The family of a man who authorities say stole a plane from Seattle-Tacoma International Airport and later crashed it called him a faithful husband, loving son and good friend.
In a statement the family said Richard Russell, whose nickname was “Beebo”, was warm, kind and gentle. They said the incident had come as a complete shock.
Russell is presumed dead after the aircraft crashed into a small island southwest of Seattle in the US.
Authorities don’t know why he took the plane, but he could be heard on audio recordings telling air traffic controllers that he is “just a broken guy”.
His family said it was clear he didn’t mean to harm anyone.

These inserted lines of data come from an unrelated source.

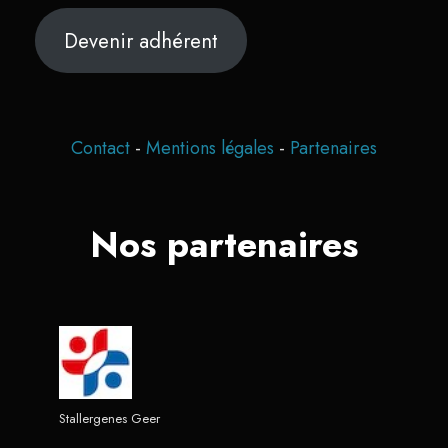
Devenir adhérent
Contact
-
Mentions légales
-
Partenaires
Nos partenaires
Stallergenes Geer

Coaches at Wasilla High School, where Russell was a football player, wrestler and discus thrower, told the Anchorage Daily News they were shocked.
Track and field coach Gary Howell said Russell was the kind of kid you wanted on your team.
He remembered him as a funny guy who also had a smile and a joke and was a great team player.
Wasilla wrestling coach Shawn Hayes said Russell was respectful and a good kid.
Airplane theft shows potential dangers from airline workers
Aviation experts believe one of the biggest perils for commercial air travel is airline or airport employees causing mayhem.
“The greatest threat we have to aviation is the insider threat,” said Erroll Southers, a former FBI agent and transportation security expert.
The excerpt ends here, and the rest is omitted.